• Work instruction: Set down the data below from its first line to the line holding "(padsonsilk false)", inclusive; omit all pictures.

————

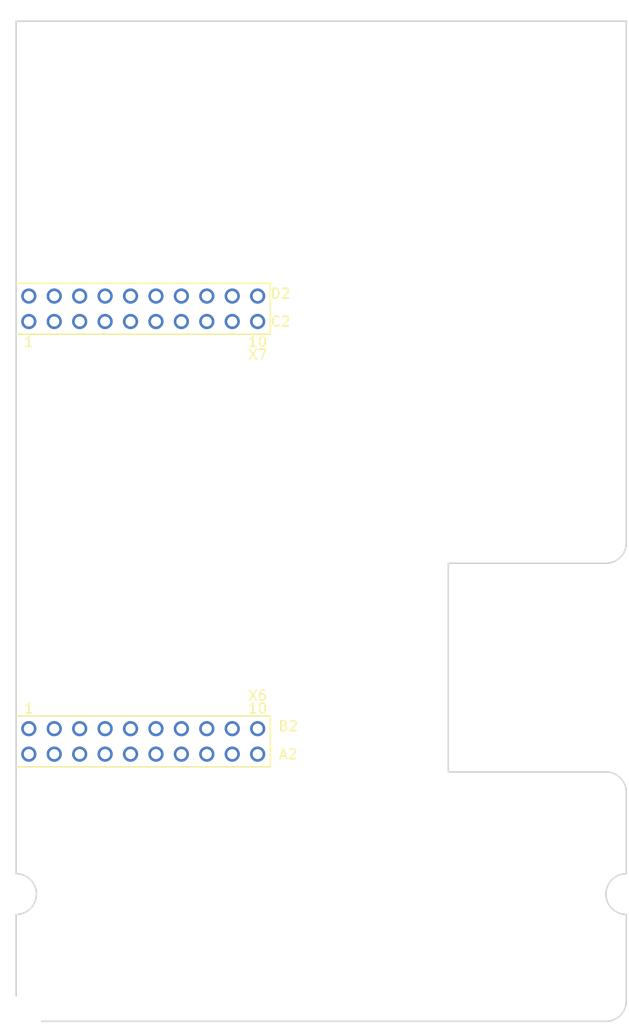
<source format=kicad_pcb>
(kicad_pcb (version 4) (host pcbnew 4.0.7)

  (general
    (links 0)
    (no_connects 0)
    (area 0 0 0 0)
    (thickness 1.6)
    (drawings 15)
    (tracks 0)
    (zones 0)
    (modules 1)
    (nets 1)
  )

  (page A4)
  (layers
    (0 F.Cu signal)
    (31 B.Cu signal)
    (32 B.Adhes user)
    (33 F.Adhes user)
    (34 B.Paste user)
    (35 F.Paste user)
    (36 B.SilkS user)
    (37 F.SilkS user)
    (38 B.Mask user)
    (39 F.Mask user)
    (40 Dwgs.User user)
    (41 Cmts.User user)
    (42 Eco1.User user)
    (43 Eco2.User user)
    (44 Edge.Cuts user)
    (45 Margin user)
    (46 B.CrtYd user)
    (47 F.CrtYd user)
    (48 B.Fab user)
    (49 F.Fab user)
  )

  (setup
    (last_trace_width 0.25)
    (trace_clearance 0.2)
    (zone_clearance 0.508)
    (zone_45_only no)
    (trace_min 0.2)
    (segment_width 0.2)
    (edge_width 0.15)
    (via_size 0.6)
    (via_drill 0.4)
    (via_min_size 0.4)
    (via_min_drill 0.3)
    (uvia_size 0.3)
    (uvia_drill 0.1)
    (uvias_allowed no)
    (uvia_min_size 0.2)
    (uvia_min_drill 0.1)
    (pcb_text_width 0.3)
    (pcb_text_size 1.5 1.5)
    (mod_edge_width 0.15)
    (mod_text_size 1 1)
    (mod_text_width 0.15)
    (pad_size 1.524 1.524)
    (pad_drill 0.762)
    (pad_to_mask_clearance 0.2)
    (aux_axis_origin 0 0)
    (visible_elements FFFFFF7F)
    (pcbplotparams
      (layerselection 0x00030_80000001)
      (usegerberextensions false)
      (excludeedgelayer true)
      (linewidth 0.100000)
      (plotframeref false)
      (viasonmask false)
      (mode 1)
      (useauxorigin false)
      (hpglpennumber 1)
      (hpglpenspeed 20)
      (hpglpendiameter 15)
      (hpglpenoverlay 2)
      (psnegative false)
      (psa4output false)
      (plotreference true)
      (plotvalue true)
      (plotinvisibletext false)
      (padsonsilk false)
      (subtractmaskfromsilk false)
      (outputformat 1)
      (mirror false)
      (drillshape 1)
      (scaleselection 1)
      (outputdirectory ""))
  )

  (net 0 "")

  (net_class Default "This is the default net class."
    (clearance 0.2)
    (trace_width 0.25)
    (via_dia 0.6)
    (via_drill 0.4)
    (uvia_dia 0.3)
    (uvia_drill 0.1)
  )

  (module MRDT_Shields:TM4C129E_Launchpad_X7 (layer F.Cu) (tedit 5B7ECC27) (tstamp 5B7F6C0C)
    (at 130.556 125.222)
    (fp_text reference REF** (at 57.404 -0.762 180) (layer F.SilkS) hide
      (effects (font (size 1 1) (thickness 0.15)))
    )
    (fp_text value TM4C129E_Launchpad_X7 (at 32.512 1.016) (layer F.Fab) hide
      (effects (font (size 1 1) (thickness 0.15)))
    )
    (fp_line (start 0 0) (end 0 -74.5998) (layer F.Fab) (width 0.15))
    (fp_line (start 60.96 -74.5998) (end 60.96 -22.352) (layer F.Fab) (width 0.15))
    (fp_text user "10cm Line" (at 4.064 -75.438) (layer F.Fab)
      (effects (font (size 1 1) (thickness 0.15)))
    )
    (fp_line (start 60.96 23.368) (end 60.96 22.86) (layer F.Fab) (width 0.15))
    (fp_line (start 58.42 25.4) (end 58.928 25.4) (layer F.Fab) (width 0.15))
    (fp_line (start 2.032 25.4) (end 2.54 25.4) (layer F.Fab) (width 0.15))
    (fp_line (start 0 23.368) (end 0 22.8346) (layer F.Fab) (width 0.15))
    (fp_line (start 0 12.954) (end 0 12.446) (layer F.Fab) (width 0.05))
    (fp_arc (start 58.928 2.54) (end 58.928 0.508) (angle 90) (layer F.Fab) (width 0.15))
    (fp_arc (start 58.928 -22.352) (end 60.96 -22.352) (angle 90) (layer F.Fab) (width 0.15))
    (fp_line (start 58.928 25.4) (end 2.54 25.4) (layer F.Fab) (width 0.15))
    (fp_line (start 60.96 14.732) (end 60.96 22.86) (layer F.Fab) (width 0.15))
    (fp_arc (start 60.96 12.7) (end 60.96 14.732) (angle 90) (layer F.Fab) (width 0.15))
    (fp_arc (start 60.96 12.7) (end 58.928 12.7) (angle 90) (layer F.Fab) (width 0.15))
    (fp_line (start 60.96 2.54) (end 60.96 10.668) (layer F.Fab) (width 0.15))
    (fp_arc (start 0 12.7) (end 0 10.668) (angle 90) (layer F.Fab) (width 0.15))
    (fp_arc (start 0 12.7) (end 2.032 12.7) (angle 90) (layer F.Fab) (width 0.15))
    (fp_line (start 0 14.732) (end 0 22.86) (layer F.Fab) (width 0.15))
    (fp_line (start 0 0) (end 0 10.668) (layer F.Fab) (width 0.15))
    (fp_text user "Keep Out" (at 47.244 -17.526) (layer F.Fab)
      (effects (font (size 1 1) (thickness 0.15)))
    )
    (fp_text user "Ethernet Jack" (at 49.022 -19.05) (layer F.Fab)
      (effects (font (size 1 1) (thickness 0.15)))
    )
    (fp_text user "Expand out this way -->" (at -0.762 -64.6176 90) (layer F.Fab)
      (effects (font (size 1 1) (thickness 0.15)))
    )
    (fp_text user 1 (at 1.27 -42.418 180) (layer F.SilkS)
      (effects (font (size 1 1) (thickness 0.15)))
    )
    (fp_text user 10 (at 24.13 -42.418 180) (layer F.SilkS)
      (effects (font (size 1 1) (thickness 0.15)))
    )
    (fp_text user 10 (at 24.13 -5.842 180) (layer F.SilkS)
      (effects (font (size 1 1) (thickness 0.15)))
    )
    (fp_text user 1 (at 1.27 -5.842 180) (layer F.SilkS)
      (effects (font (size 1 1) (thickness 0.15)))
    )
    (fp_text user X7 (at 24.13 -41.148 180) (layer F.SilkS)
      (effects (font (size 1 1) (thickness 0.15)))
    )
    (fp_text user X6 (at 24.13 -7.112) (layer F.SilkS)
      (effects (font (size 1 1) (thickness 0.15)))
    )
    (fp_text user "Boosterpack 2" (at 27.432 -75.692) (layer F.Fab)
      (effects (font (size 1 1) (thickness 0.15)))
    )
    (fp_line (start 58.928 -20.32) (end 43.18 -20.32) (layer F.Fab) (width 0.15))
    (fp_line (start 43.18 -20.32) (end 43.18 0.508) (layer F.Fab) (width 0.15))
    (fp_line (start 0 0.508) (end 58.928 0.508) (layer F.Fab) (width 0.15))
    (fp_line (start 0 -74.6) (end 60.96 -74.6) (layer F.Fab) (width 0.15))
    (fp_text user C2 (at 26.416 -44.45 180) (layer F.SilkS)
      (effects (font (size 1 1) (thickness 0.15)))
    )
    (fp_text user D2 (at 26.416 -47.244) (layer F.SilkS)
      (effects (font (size 1 1) (thickness 0.15)))
    )
    (fp_text user B2 (at 27.178 -4.064 180) (layer F.SilkS)
      (effects (font (size 1 1) (thickness 0.15)))
    )
    (fp_text user A2 (at 27.178 -1.27 180) (layer F.SilkS)
      (effects (font (size 1 1) (thickness 0.15)))
    )
    (fp_line (start 25.4 -5.08) (end 0 -5.08) (layer F.SilkS) (width 0.15))
    (fp_line (start 0 -43.18) (end 25.4 -43.18) (layer F.SilkS) (width 0.15))
    (fp_line (start 25.4 0) (end 25.4 -5.08) (layer F.SilkS) (width 0.15))
    (fp_line (start 0 -5.08) (end 0 0) (layer F.SilkS) (width 0.15))
    (fp_line (start 0 0) (end 25.4 0) (layer F.SilkS) (width 0.15))
    (fp_line (start 25.4 -43.18) (end 25.4 -48.26) (layer F.SilkS) (width 0.15))
    (fp_line (start 25.4 -48.26) (end 0 -48.26) (layer F.SilkS) (width 0.15))
    (fp_line (start 0 -48.26) (end 0 -43.18) (layer F.SilkS) (width 0.15))
    (fp_line (start 0.254 12.7) (end -0.254 12.7) (layer F.Fab) (width 0.05))
    (fp_line (start 2.286 12.7) (end 1.778 12.7) (layer F.Fab) (width 0.05))
    (fp_line (start 0 14.986) (end 0 14.478) (layer F.Fab) (width 0.05))
    (fp_line (start 0.254 14.732) (end -0.254 14.732) (layer F.Fab) (width 0.05))
    (fp_line (start 0 10.922) (end 0 10.414) (layer F.Fab) (width 0.05))
    (fp_line (start 0.254 10.668) (end -0.254 10.668) (layer F.Fab) (width 0.05))
    (fp_arc (start 2.032 23.368) (end 2.032 25.4) (angle 90) (layer F.Fab) (width 0.15))
    (fp_line (start 2.794 22.86) (end 2.286 22.86) (layer F.Fab) (width 0.05))
    (fp_line (start 2.54 23.114) (end 2.54 22.606) (layer F.Fab) (width 0.05))
    (fp_line (start 0.254 22.86) (end -0.254 22.86) (layer F.Fab) (width 0.05))
    (fp_line (start 2.54 25.654) (end 2.54 25.146) (layer F.Fab) (width 0.05))
    (fp_line (start 59.182 23.368) (end 58.674 23.368) (layer F.Fab) (width 0.05))
    (fp_line (start 58.928 23.622) (end 58.928 23.114) (layer F.Fab) (width 0.05))
    (fp_arc (start 58.928 23.368) (end 60.96 23.368) (angle 90) (layer F.Fab) (width 0.15))
    (fp_line (start 61.214 23.368) (end 60.706 23.368) (layer F.Fab) (width 0.05))
    (fp_line (start 58.928 25.654) (end 58.928 25.146) (layer F.Fab) (width 0.05))
    (fp_line (start 61.214 12.7) (end 60.706 12.7) (layer F.Fab) (width 0.05))
    (fp_line (start 60.96 12.954) (end 60.96 12.446) (layer F.Fab) (width 0.05))
    (fp_line (start 61.214 10.668) (end 60.706 10.668) (layer F.Fab) (width 0.05))
    (fp_line (start 60.96 10.922) (end 60.96 10.414) (layer F.Fab) (width 0.05))
    (fp_line (start 60.96 14.986) (end 60.96 14.478) (layer F.Fab) (width 0.05))
    (fp_line (start 61.214 14.732) (end 60.706 14.732) (layer F.Fab) (width 0.05))
    (fp_line (start 59.182 12.7) (end 58.674 12.7) (layer F.Fab) (width 0.05))
    (fp_line (start 59.182 2.54) (end 58.674 2.54) (layer F.Fab) (width 0.05))
    (fp_line (start 58.928 2.794) (end 58.928 2.286) (layer F.Fab) (width 0.05))
    (fp_line (start 61.214 2.54) (end 60.706 2.54) (layer F.Fab) (width 0.05))
    (fp_line (start 58.928 0.762) (end 58.928 0.254) (layer F.Fab) (width 0.05))
    (pad +3V3 thru_hole circle (at 1.27 -1.27 180) (size 1.52 1.52) (drill 1) (layers *.Cu *.Mask F.Paste))
    (pad PM6 thru_hole circle (at 24.13 -46.99 180) (size 1.52 1.52) (drill 1) (layers *.Cu *.Mask F.Paste))
    (pad PQ1 thru_hole circle (at 21.59 -46.99 180) (size 1.52 1.52) (drill 1) (layers *.Cu *.Mask F.Paste))
    (pad PQ2 thru_hole circle (at 13.97 -46.99 180) (size 1.52 1.52) (drill 1) (layers *.Cu *.Mask F.Paste))
    (pad PK0 thru_hole circle (at 11.43 -3.81 180) (size 1.52 1.52) (drill 1) (layers *.Cu *.Mask F.Paste))
    (pad PQ3 thru_hole circle (at 16.51 -46.99 180) (size 1.52 1.52) (drill 1) (layers *.Cu *.Mask F.Paste))
    (pad PP3 thru_hole circle (at 19.05 -46.99 180) (size 1.52 1.52) (drill 1) (layers *.Cu *.Mask F.Paste))
    (pad PQ0 thru_hole circle (at 16.51 -1.27 180) (size 1.52 1.52) (drill 1) (layers *.Cu *.Mask F.Paste))
    (pad PA4 thru_hole circle (at 21.59 -3.81 180) (size 1.52 1.52) (drill 1) (layers *.Cu *.Mask F.Paste))
    (pad Rese thru_hole circle (at 11.43 -46.99 180) (size 1.52 1.52) (drill 1) (layers *.Cu *.Mask F.Paste))
    (pad PA7 thru_hole circle (at 8.89 -46.99 180) (size 1.52 1.52) (drill 1) (layers *.Cu *.Mask F.Paste))
    (pad PN5 thru_hole circle (at 21.59 -1.27 180) (size 1.52 1.52) (drill 1) (layers *.Cu *.Mask F.Paste))
    (pad PK2 thru_hole circle (at 16.51 -3.81 180) (size 1.52 1.52) (drill 1) (layers *.Cu *.Mask F.Paste))
    (pad PK1 thru_hole circle (at 13.97 -3.81 180) (size 1.52 1.52) (drill 1) (layers *.Cu *.Mask F.Paste))
    (pad +5V thru_hole circle (at 1.27 -3.81 180) (size 1.52 1.52) (drill 1) (layers *.Cu *.Mask F.Paste))
    (pad GND thru_hole circle (at 3.81 -3.81 180) (size 1.52 1.52) (drill 1) (layers *.Cu *.Mask F.Paste))
    (pad PB4 thru_hole circle (at 6.35 -3.81 180) (size 1.52 1.52) (drill 1) (layers *.Cu *.Mask F.Paste))
    (pad PB5 thru_hole circle (at 8.89 -3.81 180) (size 1.52 1.52) (drill 1) (layers *.Cu *.Mask F.Paste))
    (pad PK3 thru_hole circle (at 19.05 -3.81 180) (size 1.52 1.52) (drill 1) (layers *.Cu *.Mask F.Paste))
    (pad PA5 thru_hole circle (at 24.13 -3.81 180) (size 1.52 1.52) (drill 1) (layers *.Cu *.Mask F.Paste))
    (pad PD2 thru_hole circle (at 3.81 -1.27 180) (size 1.52 1.52) (drill 1) (layers *.Cu *.Mask F.Paste))
    (pad PP0 thru_hole circle (at 6.35 -1.27 180) (size 1.52 1.52) (drill 1) (layers *.Cu *.Mask F.Paste))
    (pad PP1 thru_hole circle (at 8.89 -1.27 180) (size 1.52 1.52) (drill 1) (layers *.Cu *.Mask F.Paste))
    (pad PD4 thru_hole circle (at 11.43 -1.27 180) (size 1.52 1.52) (drill 1) (layers *.Cu *.Mask F.Paste))
    (pad PD5 thru_hole circle (at 13.97 -1.27 180) (size 1.52 1.52) (drill 1) (layers *.Cu *.Mask F.Paste))
    (pad PP4 thru_hole circle (at 19.05 -1.27 180) (size 1.52 1.52) (drill 1) (layers *.Cu *.Mask F.Paste))
    (pad PN4 thru_hole circle (at 24.13 -1.27 180) (size 1.52 1.52) (drill 1) (layers *.Cu *.Mask F.Paste))
    (pad PG1 thru_hole circle (at 1.27 -44.45 180) (size 1.52 1.52) (drill 1) (layers *.Cu *.Mask F.Paste))
    (pad PK4 thru_hole circle (at 3.81 -44.45 180) (size 1.52 1.52) (drill 1) (layers *.Cu *.Mask F.Paste))
    (pad PK5 thru_hole circle (at 6.35 -44.45 180) (size 1.52 1.52) (drill 1) (layers *.Cu *.Mask F.Paste))
    (pad PM0 thru_hole circle (at 8.89 -44.45 180) (size 1.52 1.52) (drill 1) (layers *.Cu *.Mask F.Paste))
    (pad PM1 thru_hole circle (at 11.43 -44.45 180) (size 1.52 1.52) (drill 1) (layers *.Cu *.Mask F.Paste))
    (pad PM2 thru_hole circle (at 13.97 -44.45 180) (size 1.52 1.52) (drill 1) (layers *.Cu *.Mask F.Paste))
    (pad PH0 thru_hole circle (at 16.51 -44.45 180) (size 1.52 1.52) (drill 1) (layers *.Cu *.Mask F.Paste))
    (pad PH1 thru_hole circle (at 19.05 -44.45 180) (size 1.52 1.52) (drill 1) (layers *.Cu *.Mask F.Paste))
    (pad PK6 thru_hole circle (at 21.59 -44.45 180) (size 1.52 1.52) (drill 1) (layers *.Cu *.Mask F.Paste))
    (pad PK7 thru_hole circle (at 24.13 -44.45 180) (size 1.52 1.52) (drill 1) (layers *.Cu *.Mask F.Paste))
    (pad GND thru_hole circle (at 1.27 -46.99 180) (size 1.52 1.52) (drill 1) (layers *.Cu *.Mask F.Paste))
    (pad PM7 thru_hole circle (at 3.81 -46.99 180) (size 1.52 1.52) (drill 1) (layers *.Cu *.Mask F.Paste))
    (pad PP5 thru_hole circle (at 6.35 -46.99 180) (size 1.52 1.52) (drill 1) (layers *.Cu *.Mask F.Paste))
  )

  (gr_arc (start 189.484 148.59) (end 191.516 148.59) (angle 90) (layer Edge.Cuts) (width 0.15))
  (gr_arc (start 189.484 127.762) (end 189.484 125.73) (angle 90) (layer Edge.Cuts) (width 0.15))
  (gr_arc (start 189.484 102.87) (end 191.516 102.87) (angle 90) (layer Edge.Cuts) (width 0.15))
  (gr_arc (start 191.516 137.922) (end 191.516 139.954) (angle 180) (layer Edge.Cuts) (width 0.15) (tstamp 5B7F6C82))
  (gr_arc (start 130.556 137.922) (end 130.556 135.89) (angle 180) (layer Edge.Cuts) (width 0.15))
  (gr_line (start 130.556 135.89) (end 130.556 50.8) (layer Edge.Cuts) (width 0.15))
  (gr_line (start 130.556 139.954) (end 130.556 148.082) (layer Edge.Cuts) (width 0.15))
  (gr_line (start 189.484 150.622) (end 133.096 150.622) (layer Edge.Cuts) (width 0.15))
  (gr_line (start 191.516 139.954) (end 191.516 148.59) (layer Edge.Cuts) (width 0.15))
  (gr_line (start 191.516 127.762) (end 191.516 135.89) (layer Edge.Cuts) (width 0.15))
  (gr_line (start 173.736 125.73) (end 189.484 125.73) (layer Edge.Cuts) (width 0.15))
  (gr_line (start 173.736 104.902) (end 173.736 125.73) (layer Edge.Cuts) (width 0.15))
  (gr_line (start 189.484 104.902) (end 173.736 104.902) (layer Edge.Cuts) (width 0.15))
  (gr_line (start 191.516 50.8) (end 191.516 102.87) (layer Edge.Cuts) (width 0.15))
  (gr_line (start 130.556 50.8) (end 191.516 50.8) (layer Edge.Cuts) (width 0.15))

)

</source>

————

• The completed task:
<source format=kicad_pcb>
(kicad_pcb (version 4) (host pcbnew 4.0.7)

  (general
    (links 0)
    (no_connects 0)
    (area 0 0 0 0)
    (thickness 1.6)
    (drawings 15)
    (tracks 0)
    (zones 0)
    (modules 1)
    (nets 1)
  )

  (page A4)
  (layers
    (0 F.Cu signal)
    (31 B.Cu signal)
    (32 B.Adhes user)
    (33 F.Adhes user)
    (34 B.Paste user)
    (35 F.Paste user)
    (36 B.SilkS user)
    (37 F.SilkS user)
    (38 B.Mask user)
    (39 F.Mask user)
    (40 Dwgs.User user)
    (41 Cmts.User user)
    (42 Eco1.User user)
    (43 Eco2.User user)
    (44 Edge.Cuts user)
    (45 Margin user)
    (46 B.CrtYd user)
    (47 F.CrtYd user)
    (48 B.Fab user)
    (49 F.Fab user)
  )

  (setup
    (last_trace_width 0.25)
    (trace_clearance 0.2)
    (zone_clearance 0.508)
    (zone_45_only no)
    (trace_min 0.2)
    (segment_width 0.2)
    (edge_width 0.15)
    (via_size 0.6)
    (via_drill 0.4)
    (via_min_size 0.4)
    (via_min_drill 0.3)
    (uvia_size 0.3)
    (uvia_drill 0.1)
    (uvias_allowed no)
    (uvia_min_size 0.2)
    (uvia_min_drill 0.1)
    (pcb_text_width 0.3)
    (pcb_text_size 1.5 1.5)
    (mod_edge_width 0.15)
    (mod_text_size 1 1)
    (mod_text_width 0.15)
    (pad_size 1.524 1.524)
    (pad_drill 0.762)
    (pad_to_mask_clearance 0.2)
    (aux_axis_origin 0 0)
    (visible_elements FFFFFF7F)
    (pcbplotparams
      (layerselection 0x00030_80000001)
      (usegerberextensions false)
      (excludeedgelayer true)
      (linewidth 0.100000)
      (plotframeref false)
      (viasonmask false)
      (mode 1)
      (useauxorigin false)
      (hpglpennumber 1)
      (hpglpenspeed 20)
      (hpglpendiameter 15)
      (hpglpenoverlay 2)
      (psnegative false)
      (psa4output false)
      (plotreference true)
      (plotvalue true)
      (plotinvisibletext false)
      (padsonsilk false)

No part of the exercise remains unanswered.